Just her.
Hannah bent over Ky’Li and kissed his forehead. “Rest easy, Ky’Li. I’ll see you soon.” At least she could trust Vaughn to take care of him. The doctor may not be thrilled with her right now, but he wouldn’t make another suffer because of her.
Chapter Six
REN
Transforming his reading room into a second bedroom took less than an hour. Ren cleared out the reading chair and built two platform beds. The room, which shared a wall with Ren’s bedroom, had enough room for two beds to be placed on adjoining walls, unlike the adjacent storage room. One problem at a time. First, he needed to locate four mattresses. That meant finding Brody.
After a quick railcar ride toward Mine #17, Ren knocked on the house that looked almost as sturdy as his own. It should. Ren had rebuilt most of it over the years. Every time he needed something from Brody, he worked it off by rebuilding a piece of the man’s house. Brody belonged to a unit of three. The other two men were miners. Ren didn’t know their names. Didn’t want to. Brody was the only one that was worth knowing. The man worked in communications, but his real skill was in procuring goods on Narkos. He probably had a connection at the port, but Ren had never asked. Didn’t care to ask. Just needed what he needed, and he was happy to work in exchange for what Brody got him.

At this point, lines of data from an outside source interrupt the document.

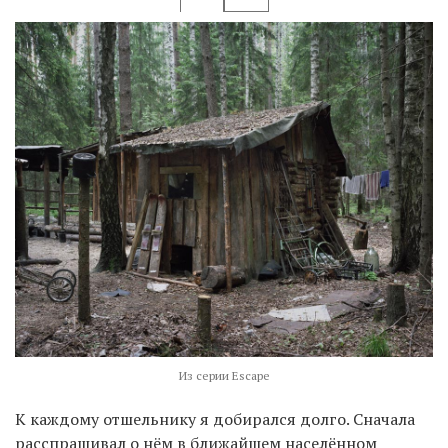
Из серии Escape
К каждому отшельнику я добирался долго. Сначала
расспрашивал о нём в ближайшем населённом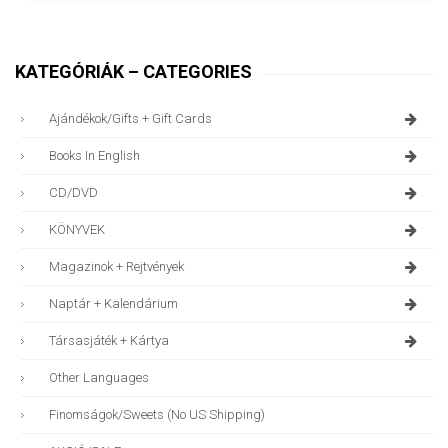
KATEGÓRIÁK – CATEGORIES
Ajándékok/gifts + Gift Cards
Books In English
CD/DVD
KÖNYVEK
Magazinok + Rejtvények
Naptár + Kalendárium
Társasjáték + Kártya
Other Languages
Finomságok/sweets (no US Shipping)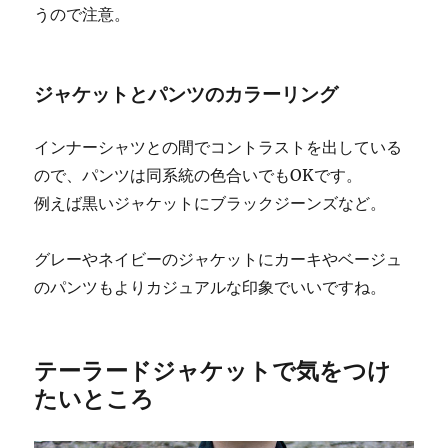
うので注意。
ジャケットとパンツのカラーリング
インナーシャツとの間でコントラストを出している
ので、パンツは同系統の色合いでもOKです。
例えば黒いジャケットにブラックジーンズなど。
グレーやネイビーのジャケットにカーキやベージュ
のパンツもよりカジュアルな印象でいいですね。
テーラードジャケットで気をつけ
たいところ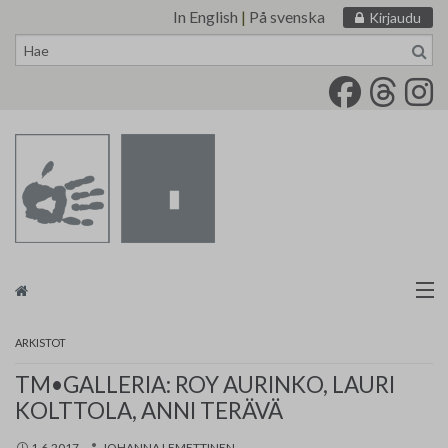
In English
|
På svenska
Kirjaudu
Siirry
sisältöön
Taidemaalariliitto
ARKISTOT
Näyttelytoiminta
TM•GALLERIA: ROY AURINKO, LAURI
KOLTTOLA, ANNI TERÄVÄ
Tarvikevälitys
1.6.2017
JOHANNA LEMETTINEN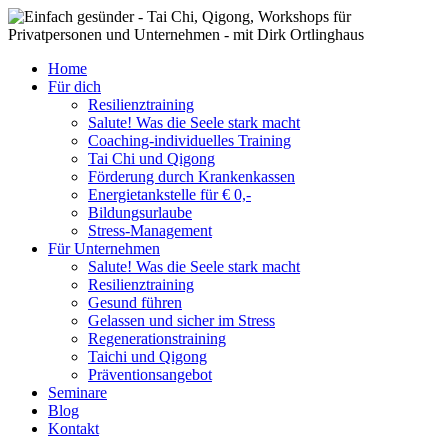
Zum
Inhalt
springen
Home
Für dich
Resilienztraining
Salute! Was die Seele stark macht
Coaching-individuelles Training
Tai Chi und Qigong
Förderung durch Krankenkassen
Energietankstelle für € 0,-
Bildungsurlaube
Stress-Management
Für Unternehmen
Salute! Was die Seele stark macht
Resilienztraining
Gesund führen
Gelassen und sicher im Stress
Regenerationstraining
Taichi und Qigong
Präventionsangebot
Seminare
Blog
Kontakt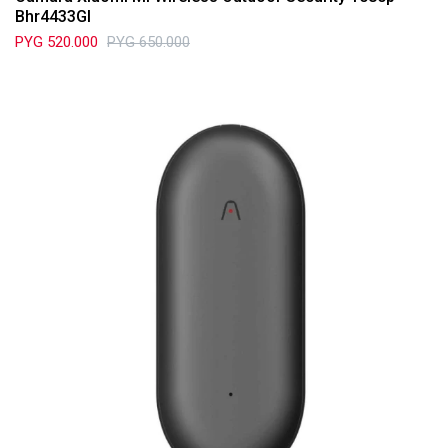
Bhr4433Gl
PYG
520.000
PYG
650.000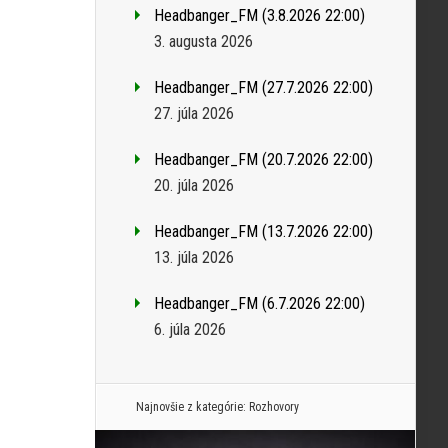
Headbanger_FM (3.8.2026 22:00)
3. augusta 2026
Headbanger_FM (27.7.2026 22:00)
27. júla 2026
Headbanger_FM (20.7.2026 22:00)
20. júla 2026
Headbanger_FM (13.7.2026 22:00)
13. júla 2026
Headbanger_FM (6.7.2026 22:00)
6. júla 2026
Najnovšie z kategórie:
Rozhovory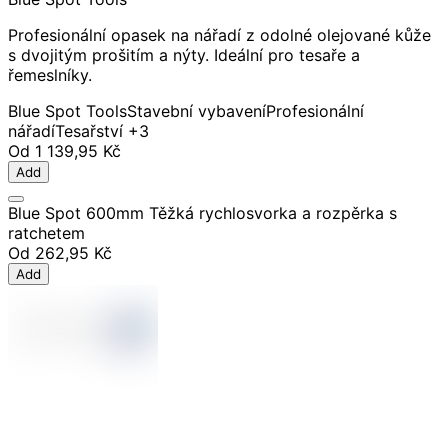
Profesionální opasek na nářadí z odolné olejované kůže
s dvojitým prošitím a nýty. Ideální pro tesaře a
řemeslníky.
Blue Spot Tools
Stavební vybavení
Profesionální
nářadí
Tesařství
+3
Od
1 139,95 Kč
Add
Blue Spot 600mm Těžká rychlosvorka a rozpěrka s
ratchetem
Od
262,95 Kč
Add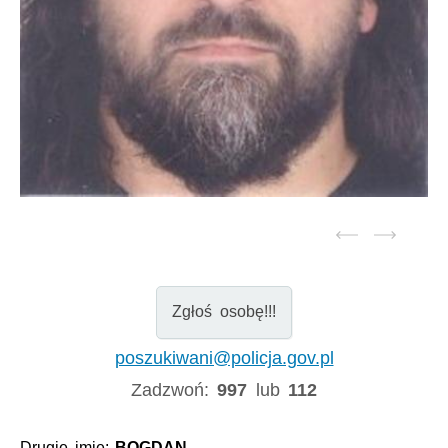
Zgłoś osobę!!!
poszukiwani@policja.gov.pl
Zadzwoń:
997
lub
112
Drugie imię:
BOGDAN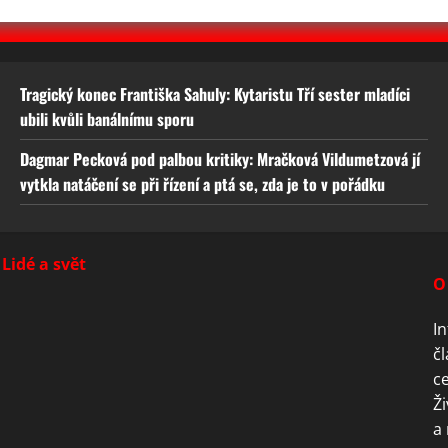
Tragický konec Františka Sahuly: Kytaristu Tří sester mladíci
ubili kvůli banálnímu sporu
Dagmar Pecková pod palbou kritiky: Mračková Vildumetzová jí
vytkla natáčení se při řízení a ptá se, zda je to v pořádku
Lidé a svět
O
In
čl
ce
Ži
a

“My favorite customer!” Brody said upon opening the door.
“I need four mattresses.”
The tall man with brown curly hair leaned against the doorjamb, arms folded across his chest. He had a grin a mile-wide as if he had the upper hand before the negotiating had even begun.
“No problem. I can get them within an hour.”
Ren hated Brody’s grin almost as much as he hated the fucking unit he’d been sucked into. Another month or so, and Ren would be gone. For now, he’d cooperate with his fucking unit—do anything, really—to keep Dresden out of his hair.
“What’s it going to cost me?”
Brody smiled at that. “That’s the beauty of this little exchange.”
“Meaning?”
“Won’t cost you anything.”
“That would be a first.”
“Some time with the woman. A few hours, nothing more. And I won’t hurt her like Griggs would. She’ll be in perfect shape when she leaves here. Ready for you to fuck her the moment she gets back to your place.”
* * *
Ren tookhis anger out by pounding the hammer into the tiered bunk beds he was building in the storage closet. Brody had just dropped off four mattresses. Ren should be bashing Brody in with the hammer instead of the bed frame, but he needed the man.
This is what being in a unit would be like. . . needing others. Hell, he didn’t deserve being stuck with that woman and the others, no more than he deserved being sent to Narkos.
Ren still hadn’t calmed down from the conversation with Brody, a man he’d dealt with fairly for six years. Already, that damn woman had changed Ren’s life and more than his fucking house.
The storage room with its odd shape barely offered enough room to work, but he managed to fit two beds into the compact space, using the natural slope of the wall and support beams to add a second bed higher and offset from the first. Not traditional bunk beds, more like side-by-side with one elevated and overhanging the first by a foot. Vaughn and Sersie would have to make do until Ren had the time to design an addition or build out from the living room. At least he’d have extra hands to help him build this time.
The proximity alarm sounded. After Ren finished bolting the second bed in place, he glanced at the security feed he’d rigged on the panel in the hall. The second he spotted that long, flowing, dark-red hair, the anger rose, as did other parts of him. He wanted her, and yet he hated what she had done to him, pulling him into this unit, trapping him. Thanks to her, he may never get off this blasted rock.
The alarm buzzed again. Ah, fuck, he had scanned Vaughn’s palm print at the med-center but hadn’t waited to get hers. He’d been too afraid of running into her after carting that beast in for treatment. He tended to run his mouth when he was mad, and he was fuming earlier. Still was, but not as much. Clearing out the storage closet and building the tiered beds had taken his mind off his problems and allowed him to calm down.
Now she was standing at the gate to his little haven in the jungle, waiting for him to let her in. The anger returned, all too fast.
Ren barreled through the front door to the outer gate and put his palm up to the scanner. The gate clicked open.
“Hi,” she said, her smile weak and her hands trembling. He didn’t like that he’d scared her, but that was her fault for putting him in this position.
He punched a code in, snapped open the locking mechanism, and grabbed her hand, pressing it to the plate. The device scanned her hand. He punched in a few more commands, then secured the box.
“Now you can enter at will.” Without waiting for a response, Ren turned and headed back inside.
A moment later, he heard the proximity alarm screeching for being open too long. He jumped out of his chair to see the damn woman had wedged a box in the gate, leaving it open for anyone to enter. She was dragging several items with her from a pile just outside the gate. How the hell did she bring so much with her on the transport shuttle? He’d only had the clothing on his back, literally.